The plant breeder Monsanto is offering 100 packs, which each contain enough seed to drill 1ha of its rapeseed variety Imperial, to certain existing customers for this summer’s drilling.

Deryn Gilbey, Monsanto’s marketing manager, says the group is looking for field scale trials to test the ability of companion crops to lessen cabbage stem flea beetle attacks.

“We hope it will provide a possible technical solution to the flea beetle situation,” he told Farmers Weekly.

See also: Farmer Focus: Rapeseed yields up 1t/ha on harvest 2016

With the banning of neonicotinoid seed dressings due to their perceived harm to bees, many crops have been lost to flea beetle this season and experts are working to find alternative ways to control the pest.

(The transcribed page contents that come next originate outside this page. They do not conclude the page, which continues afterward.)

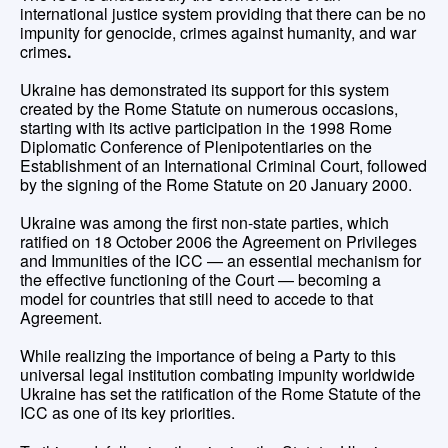
international justice system providing that there can be no
impunity for genocide, crimes against humanity, and war
crimes
.
Ukraine has demonstrated its support for this system
created by the Rome Statute on numerous occasions,
starting with its active participation in the 1998 Rome
Diplomatic Conference of Plenipotentiaries on the
Establishment of an International Criminal Court, followed
by the signing of the Rome Statute on 20 January 2000.
Ukraine was among the first non-state parties, which
ratified on 18 October 2006 the Agreement on Privileges
and Immunities of the ICC — an essential mechanism for
the effective functioning of the Court — becoming a
model for countries that still need to accede to that
Agreement.
While realizing the importance of being a Party to this
universal legal institution combating impunity worldwide
Ukraine has set the ratification of the Rome Statute of the
ICC as one of its key priorities.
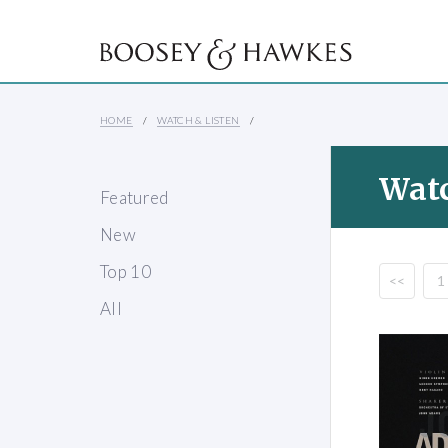
HOME
WATCH & LISTEN
Watc
Featured
New
Top 10
<<
1
All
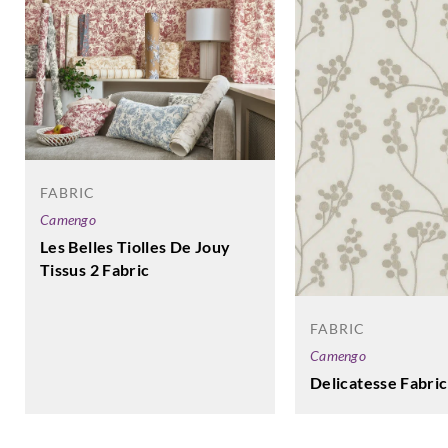
FABRIC
Camengo
Les Belles Tiolles De Jouy
Tissus 2 Fabric
FABRIC
Camengo
Delicatesse Fabric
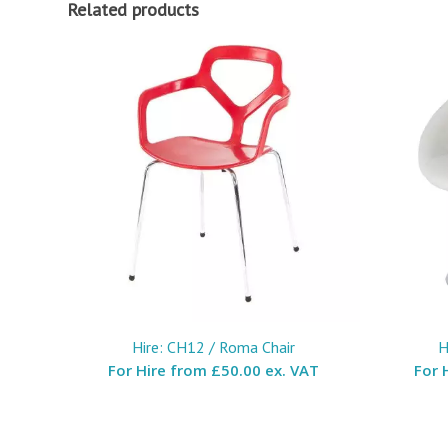
Related products
Hire: CH12 / Roma Chair
H
For Hire from
£50.00 ex. VAT
For 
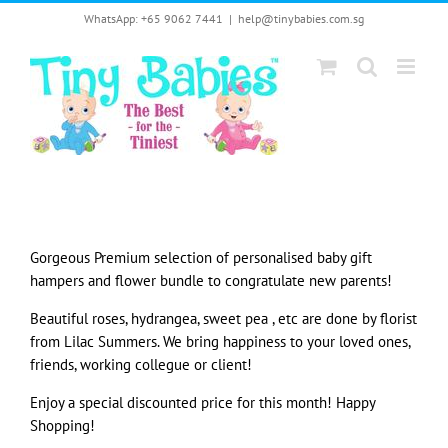
Skip
WhatsApp: +65 9062 7441
|
help@tinybabies.com.sg
to
content
Gorgeous Premium selection of personalised baby gift
hampers and flower bundle to congratulate new parents!
Beautiful roses, hydrangea, sweet pea , etc are done by florist
from Lilac Summers. We bring happiness to your loved ones,
friends, working collegue or client!
Enjoy a special discounted price for this month! Happy
Shopping!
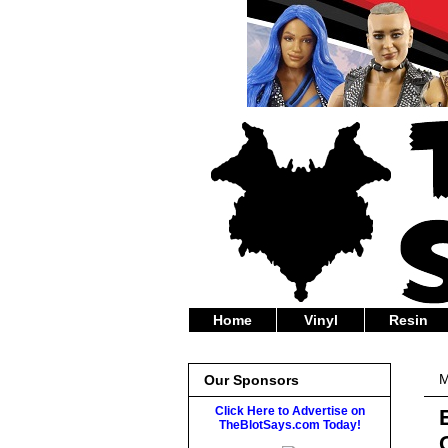
Home
Vinyl
Resin
M
Our Sponsors
Click Here to Advertise on
TheBlotSays.com Today!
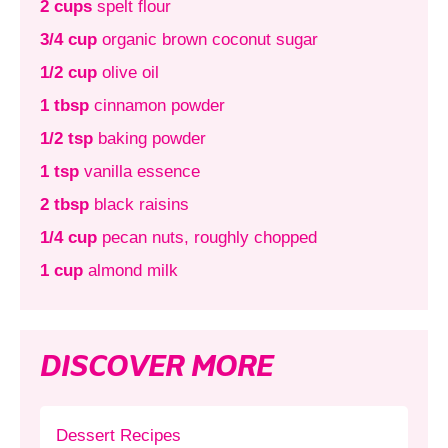
2 cups
spelt flour
3/4 cup
organic brown coconut sugar
1/2 cup
olive oil
1 tbsp
cinnamon powder
1/2 tsp
baking powder
1 tsp
vanilla essence
2 tbsp
black raisins
1/4 cup
pecan nuts, roughly chopped
1 cup
almond milk
DISCOVER MORE
Dessert Recipes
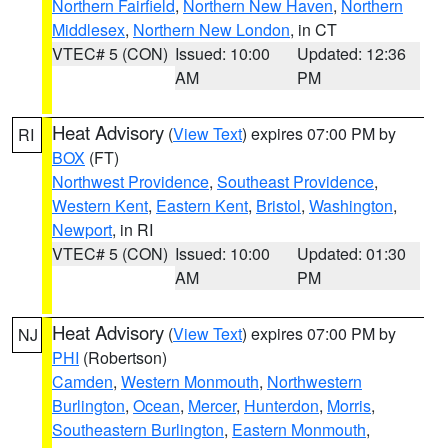
Northern Fairfield
,
Northern New Haven
,
Northern
Middlesex
,
Northern New London
, in CT
VTEC# 5 (CON)
Issued: 10:00
Updated: 12:36
AM
PM
Heat Advisory
(
View Text
) expires 07:00 PM by
RI
BOX
(FT)
Northwest Providence
,
Southeast Providence
,
Western Kent
,
Eastern Kent
,
Bristol
,
Washington
,
Newport
, in RI
VTEC# 5 (CON)
Issued: 10:00
Updated: 01:30
AM
PM
Heat Advisory
(
View Text
) expires 07:00 PM by
NJ
PHI
(Robertson)
Camden
,
Western Monmouth
,
Northwestern
Burlington
,
Ocean
,
Mercer
,
Hunterdon
,
Morris
,
Southeastern Burlington
,
Eastern Monmouth
,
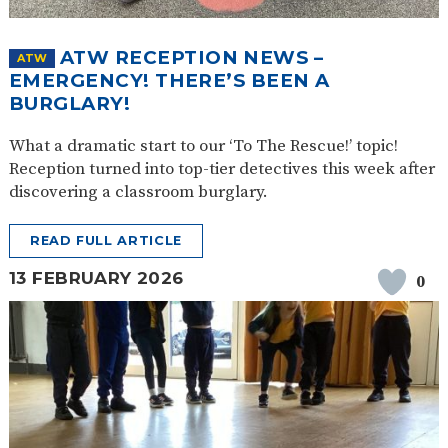
ATW RECEPTION NEWS –
ATW
EMERGENCY! THERE’S BEEN A
BURGLARY!
What a dramatic start to our ‘To The Rescue!’ topic!
Reception turned into top-tier detectives this week after
discovering a classroom burglary.
READ FULL ARTICLE
13 FEBRUARY 2026
0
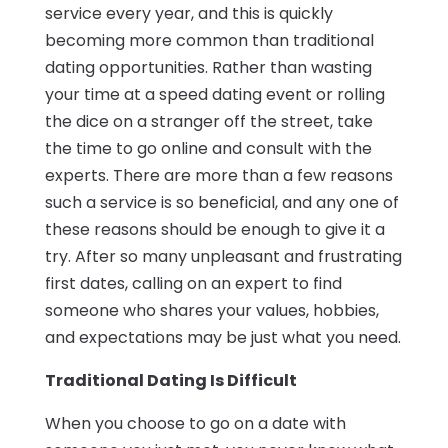
service every year, and this is quickly
becoming more common than traditional
dating opportunities. Rather than wasting
your time at a speed dating event or rolling
the dice on a stranger off the street, take
the time to go online and consult with the
experts. There are more than a few reasons
such a service is so beneficial, and any one of
these reasons should be enough to give it a
try. After so many unpleasant and frustrating
first dates, calling on an expert to find
someone who shares your values, hobbies,
and expectations may be just what you need.
Traditional Dating Is Difficult
When you choose to go on a date with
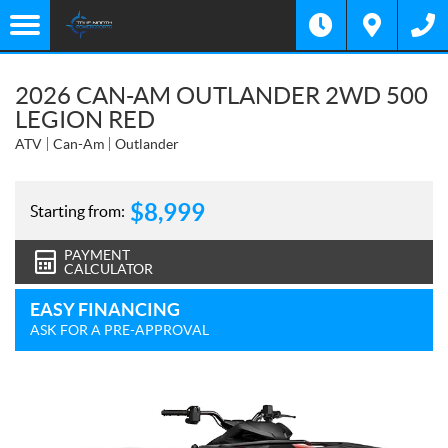
2026 CAN-AM OUTLANDER 2WD 500
LEGION RED
ATV
Can-Am
Outlander
$
8,999
Starting from:
PAYMENT
CALCULATOR
EASY FINANCING
ASK FOR A PRE-APPROVAL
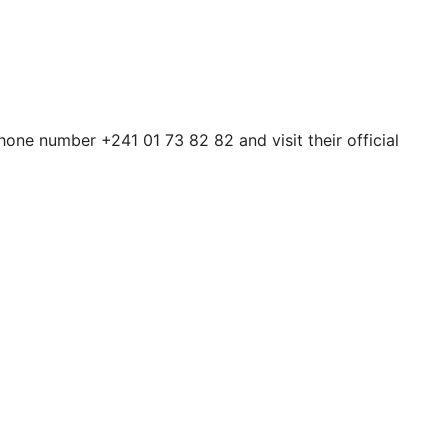
one number +241 01 73 82 82 and visit their official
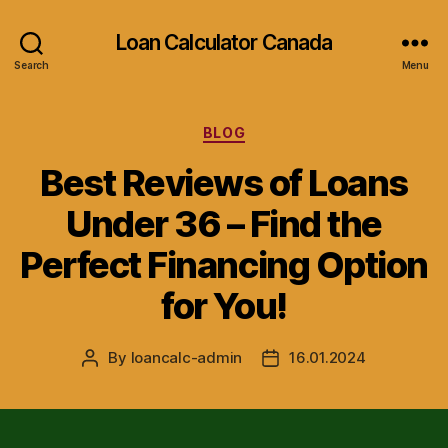
Loan Calculator Canada
Search
Menu
Categories
BLOG
Best Reviews of Loans
Under 36 – Find the
Perfect Financing Option
for You!
By
loancalc-admin
16.01.2024
Post
Post
author
date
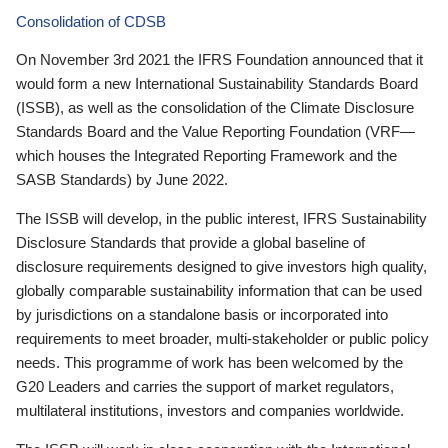
Consolidation of CDSB
On November 3rd 2021 the IFRS Foundation announced that it
would form a new International Sustainability Standards Board
(ISSB), as well as the consolidation of the Climate Disclosure
Standards Board and the Value Reporting Foundation (VRF—
which houses the Integrated Reporting Framework and the
SASB Standards) by June 2022.
The ISSB will develop, in the public interest, IFRS Sustainability
Disclosure Standards that provide a global baseline of
disclosure requirements designed to give investors high quality,
globally comparable sustainability information that can be used
by jurisdictions on a standalone basis or incorporated into
requirements to meet broader, multi-stakeholder or public policy
needs. This programme of work has been welcomed by the
G20 Leaders and carries the support of market regulators,
multilateral institutions, investors and companies worldwide.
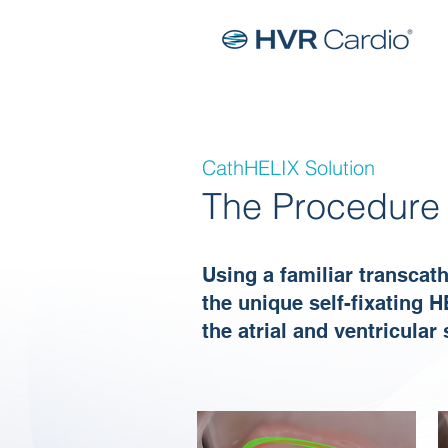
CathHELIX Solution
The Procedure
Using a familiar transcat
the unique self-fixating H
the atrial and ventricular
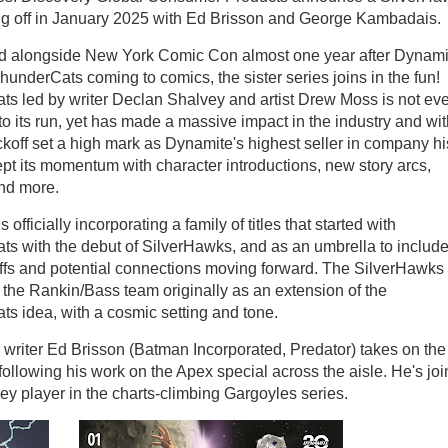
ting off in January 2025 with Ed Brisson and George Kambadais.
 alongside New York Comic Con almost one year after Dynami
hunderCats coming to comics, the sister series joins in the fun!
s led by writer Declan Shalvey and artist Drew Moss is not ev
nto its run, yet has made a massive impact in the industry and wi
ickoff set a high mark as Dynamite's highest seller in company hi
pt its momentum with character introductions, new story arcs,
and more.
 officially incorporating a family of titles that started with
s with the debut of SilverHawks, and as an umbrella to include
offs and potential connections moving forward. The SilverHawks
the Rankin/Bass team originally as an extension of the
s idea, with a cosmic setting and tone.
writer Ed Brisson (Batman Incorporated, Predator) takes on the
 following his work on the Apex special across the aisle. He's jo
y player in the charts-climbing Gargoyles series.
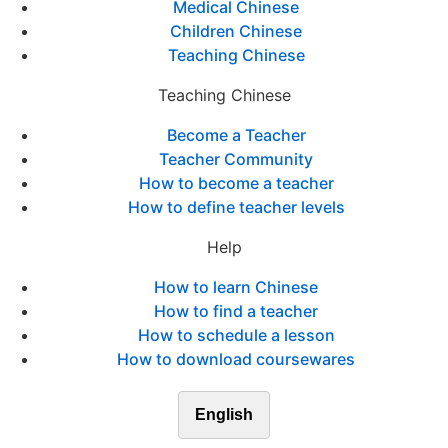
Medical Chinese
Children Chinese
Teaching Chinese
Teaching Chinese
Become a Teacher
Teacher Community
How to become a teacher
How to define teacher levels
Help
How to learn Chinese
How to find a teacher
How to schedule a lesson
How to download coursewares
English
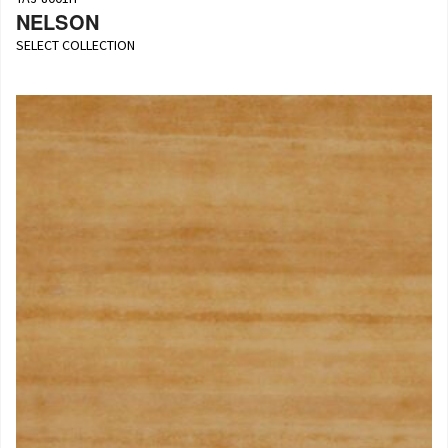
NELSON
SELECT COLLECTION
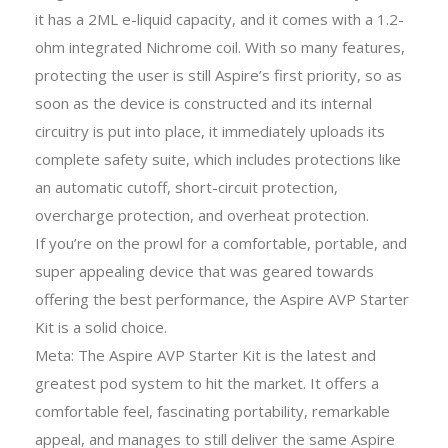
it has a 2ML e-liquid capacity, and it comes with a 1.2-
ohm integrated Nichrome coil. With so many features,
protecting the user is still Aspire’s first priority, so as
soon as the device is constructed and its internal
circuitry is put into place, it immediately uploads its
complete safety suite, which includes protections like
an automatic cutoff, short-circuit protection,
overcharge protection, and overheat protection.
If you’re on the prowl for a comfortable, portable, and
super appealing device that was geared towards
offering the best performance, the Aspire AVP Starter
Kit is a solid choice.
Meta: The Aspire AVP Starter Kit is the latest and
greatest pod system to hit the market. It offers a
comfortable feel, fascinating portability, remarkable
appeal, and manages to still deliver the same Aspire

The move by Monsanto follows work by crop consultant Niab, which demonstrated that white mustard worked well by emerging quickly and attracting the flea beetles, allowing the later-emerging rapeseed to escape severe damage.

Drawback

The one drawback was that the white mustard did compete with the oilseed rape, potentially reducing the yield, so Monsanto has come up with a solution by using Clearfield oilseed rape varieties.

The Clearfield system uses hybrid rapeseed varieties that are tolerant to the herbicide imazamox. These varieties have been conventionally bred with natural resistance to the herbicide.

Therefore, Monsanto’s free seed is of its flagship Clearfield variety Imperial, which can be treated with the herbicide Cleranda (imazamox + metazachlor) or Cleravo (imazamox + quinmeric) to kill the white mustard in early to mid-October.

Clearfield varieties also offer growers the chance of cutting costs by leaving out a pre-emergence herbicide, and so they are expected to double in area this summer to take around 60,000ha of the oilseed rape area, or around 10% of the expected drilled area.